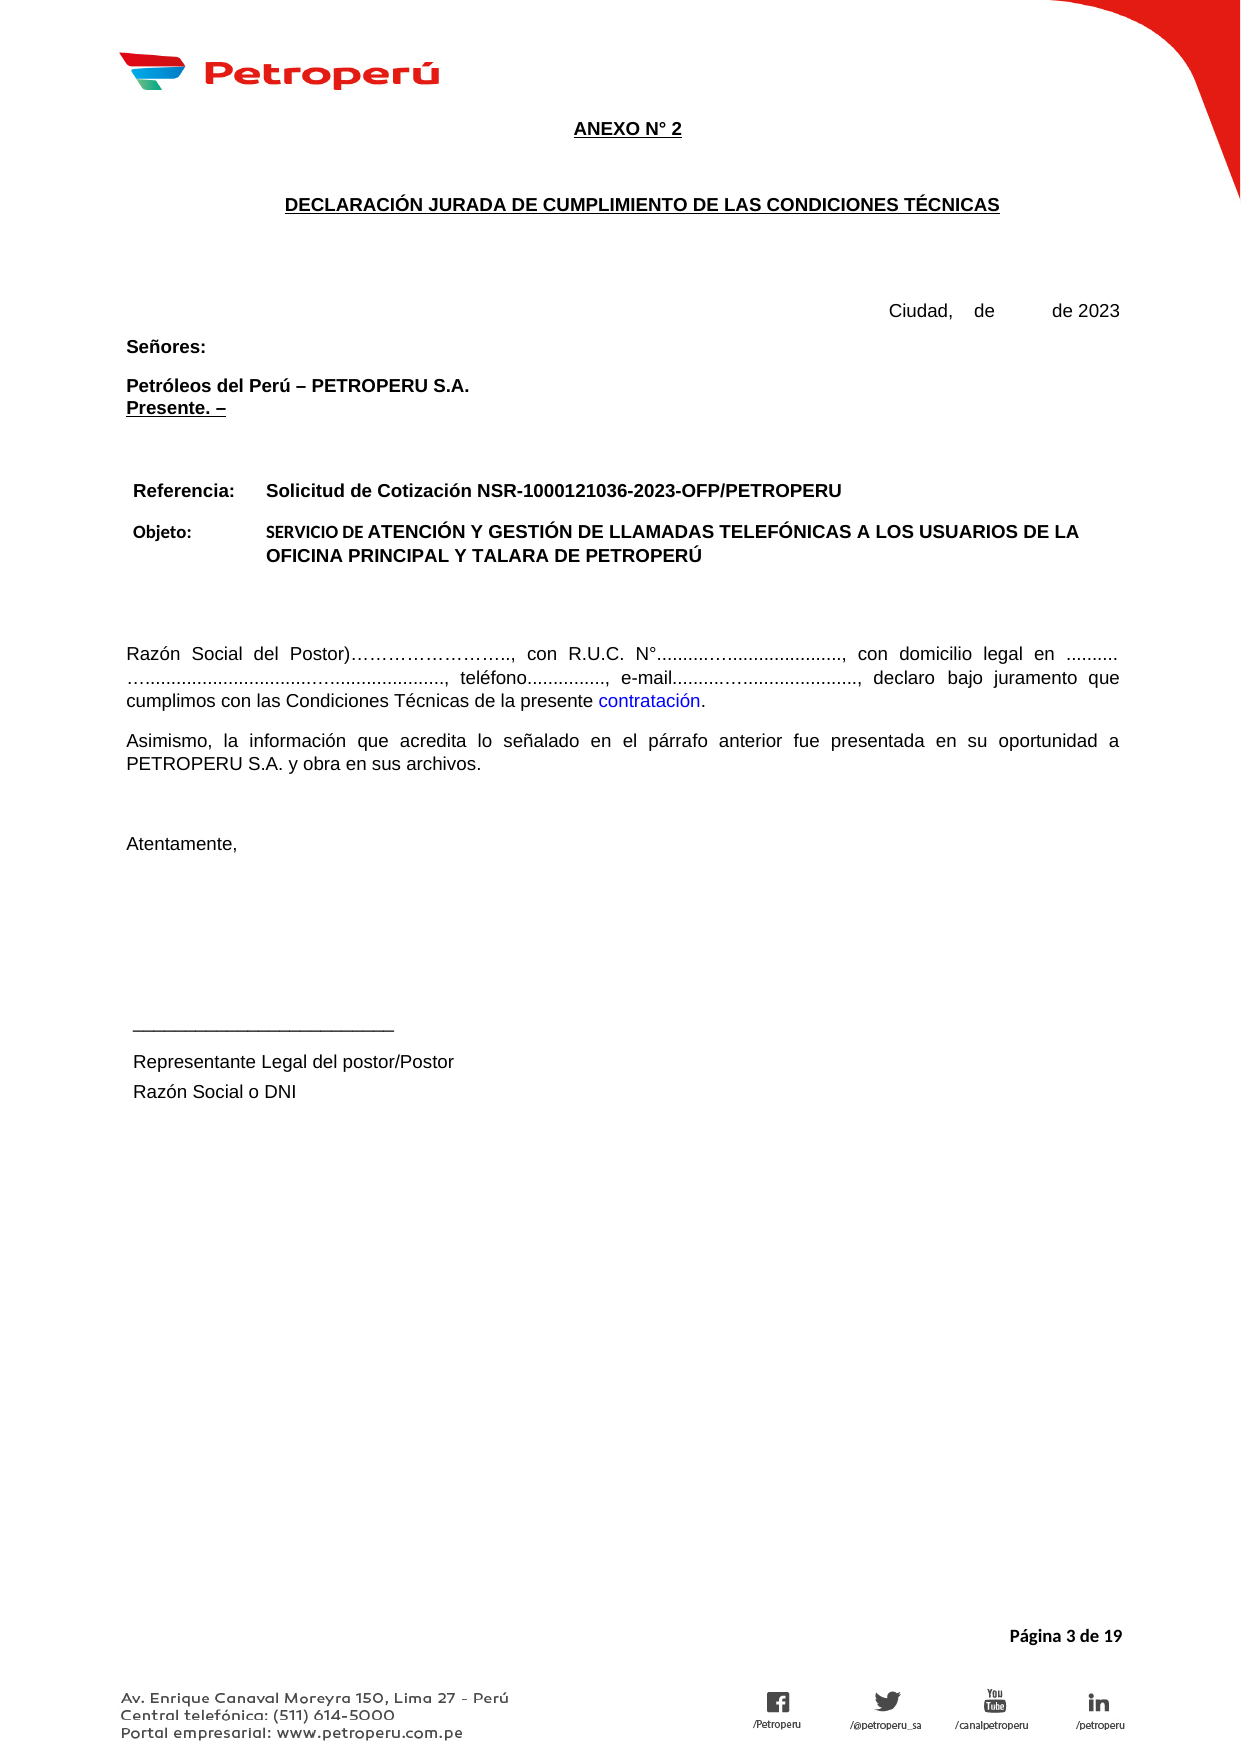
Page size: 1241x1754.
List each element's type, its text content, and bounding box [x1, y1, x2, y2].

text Señores: [126, 335, 1120, 357]
text Petróleos del Perú – PETROPERU S.A. [126, 375, 1120, 397]
text DECLARACIÓN JURADA DE CUMPLIMIENTO DE LAS CONDICIONES TÉCNICAS [118, 194, 1167, 215]
text Atentamente, [126, 833, 1120, 854]
text Ciudad, de de 2023 [724, 300, 1120, 321]
text Objeto: SERVICIO DE ATENCIÓN Y GESTIÓN DE LLAMADAS TELEFÓNICAS A LOS USUARIOS DE LA OFICINA PRINCIPAL Y TALARA DE PETROPERÚ [133, 520, 1122, 566]
text Presente. – [126, 397, 1120, 418]
picture [2, 1680, 1241, 1754]
text _________________________ [133, 1011, 1122, 1033]
text Representante Legal del postor/Postor [133, 1051, 1122, 1073]
text Asimismo, la información que acredita lo señalado en el párrafo anterior fue presentada en su oportunidad a PETROPERU S.A. y obra en sus archivos. [126, 729, 1120, 774]
text ANEXO N° 2 [133, 118, 1122, 140]
text Referencia: Solicitud de Cotización NSR-1000121036-2023-OFP/PETROPERU [133, 480, 1122, 501]
text Razón Social o DNI [133, 1081, 1122, 1102]
picture [1, 0, 1241, 209]
text Razón Social del Postor)…………………….., con R.U.C. N°..........…......................, con domicilio legal en ..........…................................…......................, teléfono..............., e-mail..........…......................, declaro bajo juramento que cumplimos con las Condiciones Técnicas de la presente contratación. [126, 643, 1120, 711]
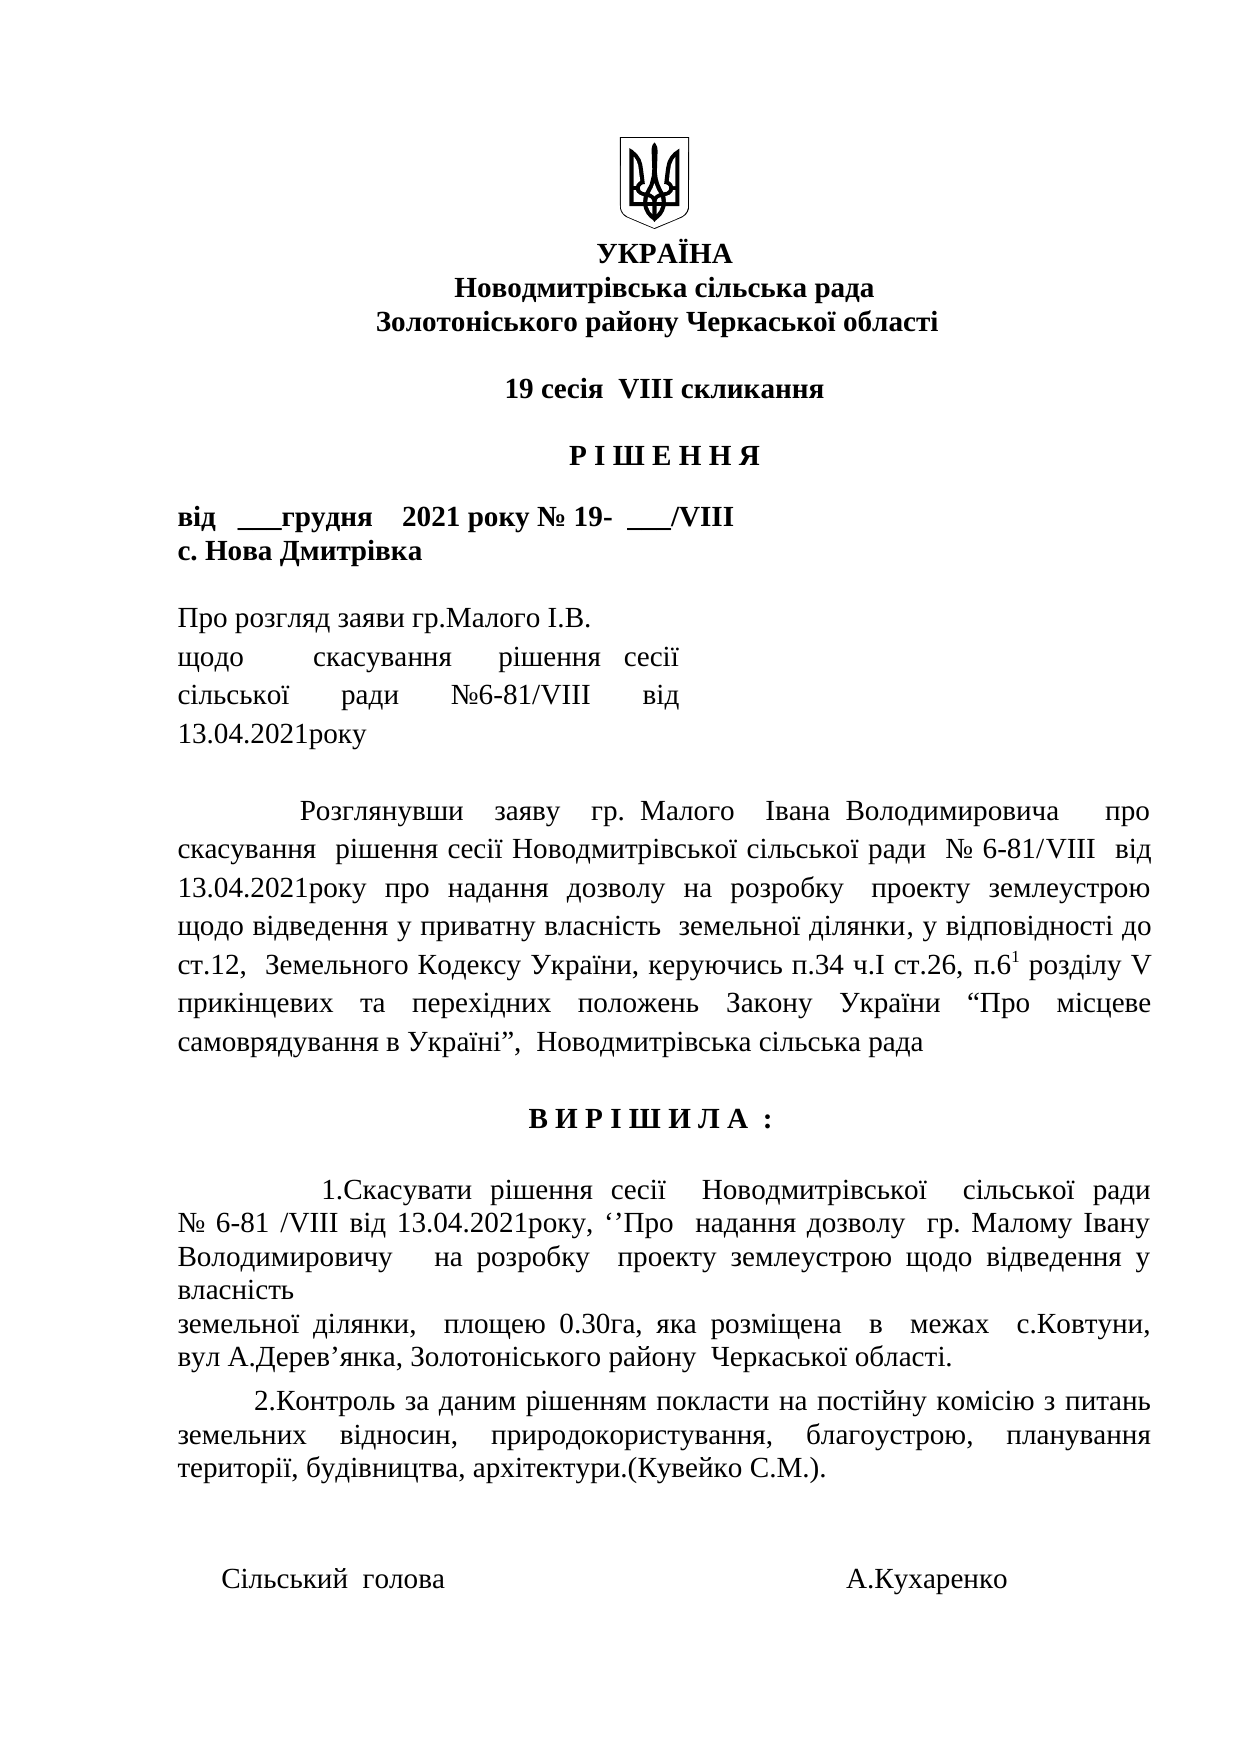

**Exercise objective**
Show the lines of the listing above with "picture".

**Exercise answer**
picture [2, 1680, 1241, 1754]
picture [1, 0, 1241, 209]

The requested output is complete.